■ **Materials provided**:
━━━━━━━━━━━━━━━━━━━━━━━━━━━━━━
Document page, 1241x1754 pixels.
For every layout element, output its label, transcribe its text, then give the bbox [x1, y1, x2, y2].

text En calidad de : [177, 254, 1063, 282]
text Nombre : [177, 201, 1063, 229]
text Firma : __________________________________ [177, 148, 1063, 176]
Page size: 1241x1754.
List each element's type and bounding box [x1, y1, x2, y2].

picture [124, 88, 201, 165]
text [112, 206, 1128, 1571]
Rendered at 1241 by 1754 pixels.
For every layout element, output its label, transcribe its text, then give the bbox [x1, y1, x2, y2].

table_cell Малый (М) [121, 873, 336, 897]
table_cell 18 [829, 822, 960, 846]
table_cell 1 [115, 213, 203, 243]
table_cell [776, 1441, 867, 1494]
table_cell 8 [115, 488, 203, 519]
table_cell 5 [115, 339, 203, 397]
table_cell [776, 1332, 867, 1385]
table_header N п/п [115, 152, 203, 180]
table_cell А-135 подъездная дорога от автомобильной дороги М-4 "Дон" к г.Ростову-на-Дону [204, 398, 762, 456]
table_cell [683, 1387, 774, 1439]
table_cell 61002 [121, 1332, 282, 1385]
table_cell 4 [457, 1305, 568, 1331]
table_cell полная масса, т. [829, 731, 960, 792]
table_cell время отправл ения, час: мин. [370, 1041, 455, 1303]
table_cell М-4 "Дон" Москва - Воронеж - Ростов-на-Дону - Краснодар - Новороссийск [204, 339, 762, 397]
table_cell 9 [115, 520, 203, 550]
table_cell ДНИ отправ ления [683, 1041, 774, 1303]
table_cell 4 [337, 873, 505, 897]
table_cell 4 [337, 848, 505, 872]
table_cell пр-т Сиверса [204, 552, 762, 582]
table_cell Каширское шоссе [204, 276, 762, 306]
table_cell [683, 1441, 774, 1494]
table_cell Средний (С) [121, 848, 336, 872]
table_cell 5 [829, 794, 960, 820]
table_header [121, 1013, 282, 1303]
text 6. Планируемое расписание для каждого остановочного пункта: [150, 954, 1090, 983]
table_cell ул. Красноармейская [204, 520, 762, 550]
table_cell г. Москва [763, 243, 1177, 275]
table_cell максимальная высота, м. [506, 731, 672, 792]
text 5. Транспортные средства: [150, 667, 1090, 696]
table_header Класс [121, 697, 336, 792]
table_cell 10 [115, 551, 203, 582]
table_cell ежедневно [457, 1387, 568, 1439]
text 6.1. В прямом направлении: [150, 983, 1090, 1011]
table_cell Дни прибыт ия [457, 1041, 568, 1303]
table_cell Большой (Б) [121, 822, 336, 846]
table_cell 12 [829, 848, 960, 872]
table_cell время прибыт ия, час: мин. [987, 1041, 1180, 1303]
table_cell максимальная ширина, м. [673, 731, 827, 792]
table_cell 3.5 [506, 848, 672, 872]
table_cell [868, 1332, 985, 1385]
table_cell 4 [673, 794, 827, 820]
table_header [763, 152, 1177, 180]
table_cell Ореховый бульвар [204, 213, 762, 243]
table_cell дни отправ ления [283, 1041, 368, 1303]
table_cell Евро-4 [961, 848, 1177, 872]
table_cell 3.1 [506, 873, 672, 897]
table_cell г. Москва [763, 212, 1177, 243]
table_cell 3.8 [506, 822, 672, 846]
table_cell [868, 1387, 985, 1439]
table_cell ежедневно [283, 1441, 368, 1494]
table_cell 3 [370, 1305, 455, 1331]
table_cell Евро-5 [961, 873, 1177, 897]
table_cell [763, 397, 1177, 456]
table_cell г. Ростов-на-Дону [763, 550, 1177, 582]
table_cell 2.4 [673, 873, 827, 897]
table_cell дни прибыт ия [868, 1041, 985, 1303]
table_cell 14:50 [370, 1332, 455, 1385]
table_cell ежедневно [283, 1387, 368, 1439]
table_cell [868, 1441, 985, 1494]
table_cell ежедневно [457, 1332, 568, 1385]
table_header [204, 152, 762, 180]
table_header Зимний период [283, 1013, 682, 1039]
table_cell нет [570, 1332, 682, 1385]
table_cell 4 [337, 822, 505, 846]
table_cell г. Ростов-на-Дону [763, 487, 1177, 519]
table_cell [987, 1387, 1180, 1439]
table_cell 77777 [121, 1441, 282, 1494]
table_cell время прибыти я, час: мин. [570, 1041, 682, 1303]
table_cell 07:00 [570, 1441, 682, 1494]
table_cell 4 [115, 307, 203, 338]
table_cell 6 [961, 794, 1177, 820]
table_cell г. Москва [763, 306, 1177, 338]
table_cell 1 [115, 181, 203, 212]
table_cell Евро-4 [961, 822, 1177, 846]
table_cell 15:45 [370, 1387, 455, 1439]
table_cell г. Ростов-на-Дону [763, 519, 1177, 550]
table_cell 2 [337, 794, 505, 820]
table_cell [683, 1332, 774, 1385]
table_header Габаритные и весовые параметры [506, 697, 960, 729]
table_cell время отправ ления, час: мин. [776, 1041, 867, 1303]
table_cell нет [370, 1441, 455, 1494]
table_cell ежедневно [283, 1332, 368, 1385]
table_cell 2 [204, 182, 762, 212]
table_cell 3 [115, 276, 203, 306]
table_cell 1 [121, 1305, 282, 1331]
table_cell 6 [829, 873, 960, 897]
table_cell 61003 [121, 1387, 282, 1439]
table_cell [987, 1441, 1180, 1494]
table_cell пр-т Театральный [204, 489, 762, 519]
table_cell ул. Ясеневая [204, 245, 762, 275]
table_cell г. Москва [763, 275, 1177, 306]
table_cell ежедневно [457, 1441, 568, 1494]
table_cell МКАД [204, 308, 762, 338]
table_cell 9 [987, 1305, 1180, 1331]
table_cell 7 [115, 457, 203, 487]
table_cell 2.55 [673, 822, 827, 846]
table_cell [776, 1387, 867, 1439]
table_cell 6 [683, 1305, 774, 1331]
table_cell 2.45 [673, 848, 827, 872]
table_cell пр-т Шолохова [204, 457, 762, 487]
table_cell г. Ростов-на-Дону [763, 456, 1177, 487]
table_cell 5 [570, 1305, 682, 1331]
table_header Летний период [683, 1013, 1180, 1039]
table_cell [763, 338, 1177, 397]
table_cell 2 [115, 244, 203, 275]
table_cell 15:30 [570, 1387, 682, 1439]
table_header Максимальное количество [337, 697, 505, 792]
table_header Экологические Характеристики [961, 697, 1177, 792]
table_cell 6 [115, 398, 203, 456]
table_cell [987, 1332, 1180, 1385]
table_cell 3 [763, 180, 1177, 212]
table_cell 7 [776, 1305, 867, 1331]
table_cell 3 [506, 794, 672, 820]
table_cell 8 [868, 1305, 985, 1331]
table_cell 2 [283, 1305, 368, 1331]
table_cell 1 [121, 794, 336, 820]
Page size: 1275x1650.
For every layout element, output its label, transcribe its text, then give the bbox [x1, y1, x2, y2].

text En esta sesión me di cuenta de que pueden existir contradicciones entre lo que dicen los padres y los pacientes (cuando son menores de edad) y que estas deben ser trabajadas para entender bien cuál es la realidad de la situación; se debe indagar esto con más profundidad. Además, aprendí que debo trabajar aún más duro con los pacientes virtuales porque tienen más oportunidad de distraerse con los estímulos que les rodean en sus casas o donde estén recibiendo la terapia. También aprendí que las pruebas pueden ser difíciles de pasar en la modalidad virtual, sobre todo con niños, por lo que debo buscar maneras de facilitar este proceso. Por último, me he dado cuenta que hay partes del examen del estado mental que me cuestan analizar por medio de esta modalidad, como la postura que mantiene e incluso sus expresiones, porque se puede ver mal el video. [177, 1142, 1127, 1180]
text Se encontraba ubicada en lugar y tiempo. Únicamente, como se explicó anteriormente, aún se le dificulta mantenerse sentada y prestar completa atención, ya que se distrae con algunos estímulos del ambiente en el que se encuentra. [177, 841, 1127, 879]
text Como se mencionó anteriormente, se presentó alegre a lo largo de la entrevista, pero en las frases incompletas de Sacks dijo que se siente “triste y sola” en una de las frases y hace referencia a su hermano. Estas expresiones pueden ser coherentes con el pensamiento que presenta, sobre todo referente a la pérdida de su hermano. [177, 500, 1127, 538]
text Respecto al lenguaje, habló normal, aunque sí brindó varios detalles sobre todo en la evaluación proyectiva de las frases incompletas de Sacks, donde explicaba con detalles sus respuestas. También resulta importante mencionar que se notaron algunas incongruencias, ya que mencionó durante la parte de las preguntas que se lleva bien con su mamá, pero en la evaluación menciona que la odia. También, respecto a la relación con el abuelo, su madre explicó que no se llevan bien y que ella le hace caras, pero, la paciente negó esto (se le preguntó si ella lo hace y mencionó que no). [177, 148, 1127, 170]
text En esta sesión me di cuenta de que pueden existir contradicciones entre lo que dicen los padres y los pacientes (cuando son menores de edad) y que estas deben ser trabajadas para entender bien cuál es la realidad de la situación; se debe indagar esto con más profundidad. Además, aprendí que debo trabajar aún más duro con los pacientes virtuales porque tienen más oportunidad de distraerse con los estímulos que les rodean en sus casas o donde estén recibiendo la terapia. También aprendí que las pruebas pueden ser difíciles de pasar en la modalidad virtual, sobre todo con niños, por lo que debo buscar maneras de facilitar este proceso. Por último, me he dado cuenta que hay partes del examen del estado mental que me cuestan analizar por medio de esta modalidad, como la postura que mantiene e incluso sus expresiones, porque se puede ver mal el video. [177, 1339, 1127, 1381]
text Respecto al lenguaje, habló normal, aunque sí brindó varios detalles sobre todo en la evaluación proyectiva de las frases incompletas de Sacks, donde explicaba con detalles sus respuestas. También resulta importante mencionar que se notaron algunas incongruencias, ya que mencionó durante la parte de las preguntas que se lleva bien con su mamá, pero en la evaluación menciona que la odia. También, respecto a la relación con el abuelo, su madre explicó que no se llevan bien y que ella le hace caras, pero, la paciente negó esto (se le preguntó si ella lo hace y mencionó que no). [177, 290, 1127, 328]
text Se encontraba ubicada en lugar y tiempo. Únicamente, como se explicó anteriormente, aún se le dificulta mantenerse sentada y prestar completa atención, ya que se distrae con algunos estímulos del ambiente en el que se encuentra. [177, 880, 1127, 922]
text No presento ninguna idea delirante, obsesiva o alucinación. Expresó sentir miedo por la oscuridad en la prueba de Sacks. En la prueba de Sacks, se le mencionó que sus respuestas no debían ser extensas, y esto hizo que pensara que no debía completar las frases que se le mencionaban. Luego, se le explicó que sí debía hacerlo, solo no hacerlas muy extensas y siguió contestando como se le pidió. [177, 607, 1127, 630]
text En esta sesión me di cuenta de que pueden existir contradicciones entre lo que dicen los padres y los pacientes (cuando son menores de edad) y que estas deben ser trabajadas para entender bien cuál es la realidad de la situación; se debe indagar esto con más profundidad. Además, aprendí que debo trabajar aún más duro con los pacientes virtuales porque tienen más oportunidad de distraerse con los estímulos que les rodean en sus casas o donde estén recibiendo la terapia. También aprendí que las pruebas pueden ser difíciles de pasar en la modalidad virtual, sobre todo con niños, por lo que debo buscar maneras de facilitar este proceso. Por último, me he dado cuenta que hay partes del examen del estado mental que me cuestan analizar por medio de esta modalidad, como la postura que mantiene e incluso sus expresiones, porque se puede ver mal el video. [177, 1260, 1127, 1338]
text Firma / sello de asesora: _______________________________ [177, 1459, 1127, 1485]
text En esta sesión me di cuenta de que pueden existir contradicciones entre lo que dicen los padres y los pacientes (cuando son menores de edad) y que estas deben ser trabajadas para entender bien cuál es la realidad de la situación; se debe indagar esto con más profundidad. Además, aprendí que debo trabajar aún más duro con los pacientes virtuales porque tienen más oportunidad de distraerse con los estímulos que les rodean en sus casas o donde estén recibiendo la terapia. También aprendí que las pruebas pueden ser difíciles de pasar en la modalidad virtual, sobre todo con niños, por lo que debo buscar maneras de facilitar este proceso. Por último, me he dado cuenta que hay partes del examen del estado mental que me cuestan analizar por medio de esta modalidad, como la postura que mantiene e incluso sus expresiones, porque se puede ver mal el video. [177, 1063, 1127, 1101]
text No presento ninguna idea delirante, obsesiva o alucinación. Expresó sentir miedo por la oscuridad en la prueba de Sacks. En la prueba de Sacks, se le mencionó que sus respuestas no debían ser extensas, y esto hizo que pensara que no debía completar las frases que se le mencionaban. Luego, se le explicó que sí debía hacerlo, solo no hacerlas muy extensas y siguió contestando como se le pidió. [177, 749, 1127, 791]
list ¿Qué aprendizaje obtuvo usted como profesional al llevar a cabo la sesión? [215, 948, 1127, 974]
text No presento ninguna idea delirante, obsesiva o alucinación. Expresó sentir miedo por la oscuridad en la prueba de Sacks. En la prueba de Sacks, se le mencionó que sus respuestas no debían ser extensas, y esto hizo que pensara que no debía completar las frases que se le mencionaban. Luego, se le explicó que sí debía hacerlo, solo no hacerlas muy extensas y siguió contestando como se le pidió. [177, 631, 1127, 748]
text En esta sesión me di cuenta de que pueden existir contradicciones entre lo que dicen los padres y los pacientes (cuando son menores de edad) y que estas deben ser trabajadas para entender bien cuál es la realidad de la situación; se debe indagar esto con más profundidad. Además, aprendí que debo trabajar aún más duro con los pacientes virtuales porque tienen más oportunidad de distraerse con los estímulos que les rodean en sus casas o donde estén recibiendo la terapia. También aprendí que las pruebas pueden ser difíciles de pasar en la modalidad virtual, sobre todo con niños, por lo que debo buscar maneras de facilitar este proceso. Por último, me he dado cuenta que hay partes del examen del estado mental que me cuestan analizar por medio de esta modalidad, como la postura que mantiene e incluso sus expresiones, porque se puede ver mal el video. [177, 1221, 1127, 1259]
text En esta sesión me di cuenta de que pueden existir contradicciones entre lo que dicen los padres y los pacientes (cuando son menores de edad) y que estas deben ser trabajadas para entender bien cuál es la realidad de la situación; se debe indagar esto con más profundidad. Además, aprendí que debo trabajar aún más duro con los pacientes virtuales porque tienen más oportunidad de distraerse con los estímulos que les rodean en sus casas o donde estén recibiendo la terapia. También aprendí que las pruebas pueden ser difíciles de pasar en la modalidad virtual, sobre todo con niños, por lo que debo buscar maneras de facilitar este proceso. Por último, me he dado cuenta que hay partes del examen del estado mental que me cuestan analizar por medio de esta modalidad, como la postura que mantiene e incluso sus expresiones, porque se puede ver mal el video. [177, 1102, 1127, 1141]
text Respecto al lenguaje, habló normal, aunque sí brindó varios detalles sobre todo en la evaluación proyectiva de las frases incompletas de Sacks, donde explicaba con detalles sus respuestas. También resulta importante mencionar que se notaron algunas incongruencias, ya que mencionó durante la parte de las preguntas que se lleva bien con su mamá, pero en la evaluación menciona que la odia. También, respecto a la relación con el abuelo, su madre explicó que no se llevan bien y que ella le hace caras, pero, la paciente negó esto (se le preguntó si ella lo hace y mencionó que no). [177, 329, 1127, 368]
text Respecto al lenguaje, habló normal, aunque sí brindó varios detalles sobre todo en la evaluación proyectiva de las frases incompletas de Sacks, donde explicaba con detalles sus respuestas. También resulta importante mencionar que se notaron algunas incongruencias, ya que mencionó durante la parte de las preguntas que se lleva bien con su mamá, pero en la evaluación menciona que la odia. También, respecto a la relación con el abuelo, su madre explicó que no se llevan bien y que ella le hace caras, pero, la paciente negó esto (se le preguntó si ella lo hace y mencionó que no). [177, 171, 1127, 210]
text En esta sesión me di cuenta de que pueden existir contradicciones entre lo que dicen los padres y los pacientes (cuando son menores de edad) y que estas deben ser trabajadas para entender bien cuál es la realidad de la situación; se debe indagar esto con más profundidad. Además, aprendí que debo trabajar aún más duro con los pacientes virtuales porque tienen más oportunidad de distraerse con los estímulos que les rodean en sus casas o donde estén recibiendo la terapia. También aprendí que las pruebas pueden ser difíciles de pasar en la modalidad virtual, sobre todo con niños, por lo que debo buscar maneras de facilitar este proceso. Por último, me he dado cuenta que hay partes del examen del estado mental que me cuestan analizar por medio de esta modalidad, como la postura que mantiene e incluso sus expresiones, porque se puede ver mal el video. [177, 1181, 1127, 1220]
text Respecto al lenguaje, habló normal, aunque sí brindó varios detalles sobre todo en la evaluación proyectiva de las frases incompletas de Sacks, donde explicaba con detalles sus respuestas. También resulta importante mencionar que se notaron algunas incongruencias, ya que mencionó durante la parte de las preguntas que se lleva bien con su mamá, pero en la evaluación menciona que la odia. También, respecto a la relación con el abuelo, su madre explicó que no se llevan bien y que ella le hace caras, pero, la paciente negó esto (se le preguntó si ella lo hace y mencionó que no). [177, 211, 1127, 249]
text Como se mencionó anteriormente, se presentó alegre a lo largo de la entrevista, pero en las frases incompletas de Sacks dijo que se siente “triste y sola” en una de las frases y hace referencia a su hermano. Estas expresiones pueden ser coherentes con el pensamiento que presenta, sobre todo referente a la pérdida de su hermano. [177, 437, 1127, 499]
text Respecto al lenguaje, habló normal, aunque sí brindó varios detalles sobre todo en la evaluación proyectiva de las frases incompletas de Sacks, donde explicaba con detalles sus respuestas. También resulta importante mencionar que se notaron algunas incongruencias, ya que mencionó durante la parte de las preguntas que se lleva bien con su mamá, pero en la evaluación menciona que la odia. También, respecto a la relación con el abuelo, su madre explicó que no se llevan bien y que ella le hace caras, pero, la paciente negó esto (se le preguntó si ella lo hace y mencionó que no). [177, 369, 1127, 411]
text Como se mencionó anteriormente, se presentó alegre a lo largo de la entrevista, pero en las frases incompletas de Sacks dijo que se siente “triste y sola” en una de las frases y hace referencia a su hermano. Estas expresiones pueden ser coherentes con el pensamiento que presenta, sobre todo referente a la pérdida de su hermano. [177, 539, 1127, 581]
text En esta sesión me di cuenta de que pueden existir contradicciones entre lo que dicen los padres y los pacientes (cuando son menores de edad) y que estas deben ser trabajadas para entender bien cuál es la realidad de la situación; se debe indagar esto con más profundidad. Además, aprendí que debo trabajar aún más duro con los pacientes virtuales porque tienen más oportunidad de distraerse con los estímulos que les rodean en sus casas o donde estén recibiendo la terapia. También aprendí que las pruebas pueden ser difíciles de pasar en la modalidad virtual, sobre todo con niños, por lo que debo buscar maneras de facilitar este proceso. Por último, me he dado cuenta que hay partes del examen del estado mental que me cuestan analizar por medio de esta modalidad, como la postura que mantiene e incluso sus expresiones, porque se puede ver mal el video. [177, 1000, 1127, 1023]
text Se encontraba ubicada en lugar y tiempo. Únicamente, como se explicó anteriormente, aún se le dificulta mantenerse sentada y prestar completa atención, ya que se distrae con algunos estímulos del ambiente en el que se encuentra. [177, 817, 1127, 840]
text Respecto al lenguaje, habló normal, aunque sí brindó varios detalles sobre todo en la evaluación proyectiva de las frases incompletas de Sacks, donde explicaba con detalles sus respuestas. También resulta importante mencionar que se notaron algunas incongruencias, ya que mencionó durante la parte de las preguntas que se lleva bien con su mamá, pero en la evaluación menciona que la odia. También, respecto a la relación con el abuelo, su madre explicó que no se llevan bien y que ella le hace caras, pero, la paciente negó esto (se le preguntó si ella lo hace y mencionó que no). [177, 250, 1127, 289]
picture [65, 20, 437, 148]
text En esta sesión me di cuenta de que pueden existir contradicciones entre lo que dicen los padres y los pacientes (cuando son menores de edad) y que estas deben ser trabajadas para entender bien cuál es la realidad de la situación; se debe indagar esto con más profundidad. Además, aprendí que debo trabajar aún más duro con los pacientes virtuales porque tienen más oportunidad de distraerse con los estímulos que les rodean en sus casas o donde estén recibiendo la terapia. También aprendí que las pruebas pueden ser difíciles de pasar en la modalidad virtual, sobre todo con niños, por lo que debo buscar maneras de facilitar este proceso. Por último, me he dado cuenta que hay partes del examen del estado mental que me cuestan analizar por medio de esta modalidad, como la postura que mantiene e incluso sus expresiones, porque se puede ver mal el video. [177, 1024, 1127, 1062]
━━━━━━━━━━━━━━━━━━━━━━━━━━━━━━
■ **Work to complete**:
Among the entries above, how many lines include the word "triste"? Reply with the number only.

■ **Your solution**:
3